Bukti kepemilikan lahan dari generasi keluarga Muller ini kemudian diserahkan kepada PT Dago Inti Graha pada 1 Agustus 2016, yang saat itu memiliki Orie August Chandra sebagai direktur utama.
Pada 24 Agustus 2017, majelis hakim PN Bandung memutuskan untuk mengabulkan gugatan keluarga Muller. Warga, yang didampingi oleh Lembaga Bantuan Hukum (LBH) Bandung, kemudian mengajukan banding ke Pengadilan Tinggi Bandung.
Namun, di tingkat Pengadilan Tinggi, banding warga ditolak. Meskipun demikian, pada tingkat kasasi di Mahkamah Agung (MA), putusan PN dan Pengadilan Tinggi Bandung dibatalkan pada 29 Oktober 2019.
Namun sayangnya, di tingkat Peninjauan Kembali (PK) di MA, putusan kembali berpihak pada keluarga Muller dan PT Dago Inti Graha.

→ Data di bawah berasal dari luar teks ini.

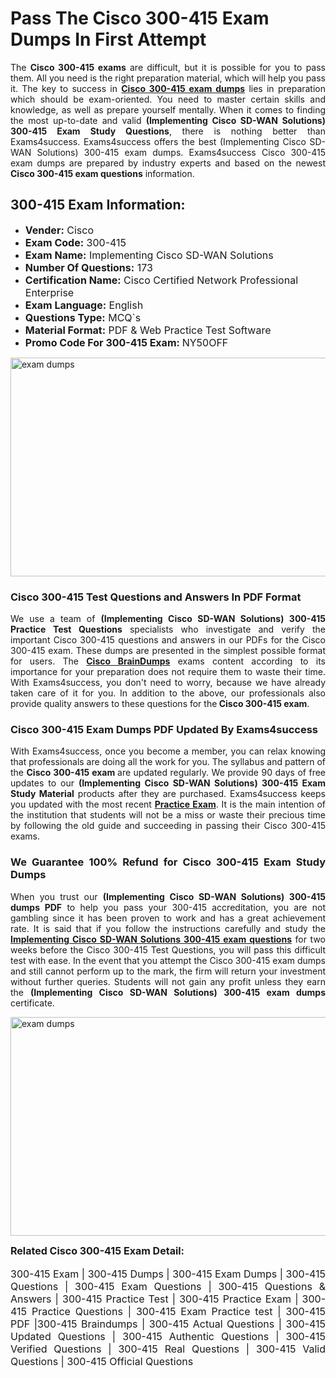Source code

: <h1><strong><strong>Pass The Cisco 300-415 Exam Dumps In First Attempt</strong></strong></h1> <p style="text-align:justify">The <strong>Cisco 300-415 exams</strong> are difficult, but it is possible for you to pass them. All you need is the right preparation material, which will help you pass it. The key to success in <a href="https://www.exams4success.com/cisco/300-415-pdf-exam-dumps"><strong>Cisco 300-415 exam dumps</strong></a> lies in preparation which should be exam-oriented. You need to master certain skills and knowledge, as well as prepare yourself mentally. When it comes to finding the most up-to-date and valid <strong>(Implementing Cisco SD-WAN Solutions) 300-415 Exam Study Questions</strong>, there is nothing better than Exams4success. Exams4success offers the best (Implementing Cisco SD-WAN Solutions) 300-415 exam dumps. Exams4success Cisco 300-415 exam dumps are prepared by industry experts and based on the newest <strong>Cisco 300-415 exam questions</strong> information.</p> <h2><strong><strong>300-415 Exam Information:</strong></strong></h2> <ul> <li><span style="font-size:16px"><strong>Vender:</strong> Cisco</span></li> <li><span style="font-size:16px"><strong>Exam Code:</strong> 300-415</span></li> <li><span style="font-size:16px"><strong>Exam Name:</strong> Implementing Cisco SD-WAN Solutions</span></li> <li><span style="font-size:16px"><strong>Number Of Questions:</strong> 173</span></li> <li><span style="font-size:16px"><strong>Certification Name:</strong> Cisco Certified Network Professional Enterprise</span></li> <li><span style="font-size:16px"><strong>Exam Language:</strong> English</span></li> <li><span style="font-size:16px"><strong>Questions Type:</strong> MCQ`s</span></li> <li><span style="font-size:16px"><strong>Material Format:</strong> PDF & Web Practice Test Software</span></li> <li><span style="font-size:16px"><strong>Promo Code For 300-415 Exam: </strong>NY50OFF</span></li> </ul> <p><a href="https://www.exams4success.com/cisco/300-415-pdf-exam-dumps" rel="no-follow"><img alt="exam dumps" src="https://www.certcollections.com/uploads/content/infrist1.png" style="height:350px; width:750px" /></a></p> <h3><strong>Cisco 300-415 Test Questions and Answers In PDF Format</strong></h3> <p style="text-align:justify">We use a team of <strong>(Implementing Cisco SD-WAN Solutions) 300-415 Practice Test Questions</strong> specialists who investigate and verify the important Cisco 300-415 questions and answers in our PDFs for the Cisco 300-415 exam. These dumps are presented in the simplest possible format for users. The <a href="https://www.exams4success.com/cisco-exam-dumps"><strong>Cisco BrainDumps</strong></a> exams content according to its importance for your preparation does not require them to waste their time. With Exams4success, you don't need to worry, because we have already taken care of it for you. In addition to the above, our professionals also provide quality answers to these questions for the<strong> Cisco 300-415 exam</strong>.</p> <h3><strong> Cisco 300-415 Exam Dumps PDF Updated By Exams4success</strong></h3> <p style="text-align:justify">With Exams4success, once you become a member, you can relax knowing that professionals are doing all the work for you. The syllabus and pattern of the <strong>Cisco 300-415 exam </strong>are updated regularly. We provide 90 days of free updates to our <strong>(Implementing Cisco SD-WAN Solutions) 300-415 Exam Study Material</strong> products after they are purchased. Exams4success keeps you updated with the most recent <a href="https://www.exams4success.com/"><strong>Practice Exam</strong></a>. It is the main intention of the institution that students will not be a miss or waste their precious time by following the old guide and succeeding in passing their Cisco 300-415 exams.</p> <h3 style="text-align:justify"><strong>We Guarantee 100% Refund for Cisco 300-415 Exam Study Dumps</strong></h3> <p style="text-align:justify">When you trust our <strong>(Implementing Cisco SD-WAN Solutions) 300-415 dumps PDF</strong> to help you pass your 300-415 accreditation, you are not gambling since it has been proven to work and has a great achievement rate. It is said that if you follow the instructions carefully and study the <a href="https://www.exams4success.com/cisco/300-415-pdf-exam-dumps"><strong>Implementing Cisco SD-WAN Solutions 300-415 exam questions</strong></a> for two weeks before the Cisco 300-415 Test Questions, you will pass this difficult test with ease. In the event that you attempt the Cisco 300-415 exam dumps and still cannot perform up to the mark, the firm will return your investment without further queries. Students will not gain any profit unless they earn the <strong>(Implementing Cisco SD-WAN Solutions) 300-415 exam dumps</strong> certificate.</p> <p style="text-align:justify"><a href="https://www.exams4success.com/cisco/300-415-pdf-exam-dumps" rel="no-follow"><img alt="exam dumps" src="https://www.certcollections.com/uploads/content/free_demo1.png" style="height:350px; width:750px" /></a></p> <p style="text-align:justify"><span style="font-size:16px"><strong>Related Cisco 300-415 Exam Detail:</strong></span><br /> <br /> <span style="font-size:16px">300-415 Exam | 300-415 Dumps | 300-415 Exam Dumps | 300-415 Questions | 300-415 Exam Questions | 300-415 Questions & Answers | 300-415 Practice Test | 300-415 Practice Exam | 300-415 Practice Questions | 300-415 Exam Practice test | 300-415 PDF |300-415 Braindumps | 300-415 Actual Questions | 300-415 Updated Questions | 300-415 Authentic Questions | 300-415 Verified Questions | 300-415 Real Questions | 300-415 Valid Questions | 300-415 Official Questions</span></p>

Putusan PK MA nomor 109/PK/Pdt/2022 menyatakan bahwa sekitar 300 warga telah melakukan perbuatan melanggar hukum.
Dalam putusan PK ini, MA memerintahkan warga untuk meninggalkan tempat tinggal mereka yang selama ini mereka huni.
"Memberikan hukuman kepada para tergugat (Tergugat I sampai dengan Tergugat CCCXXXV), atau kepada siapa pun yang menerima hak darinya, untuk mengosongkan dan menghancurkan bangunan yang ada di atas tanah tersebut, serta menyerahkan tanah objek sengketa tanpa syarat kepada PT Dago Inti Graha sebagai Penggugat IV, jika perlu dengan menggunakan upaya paksa dengan bantuan alat keamanan negara," demikian putusan PK Mahkamah Agung.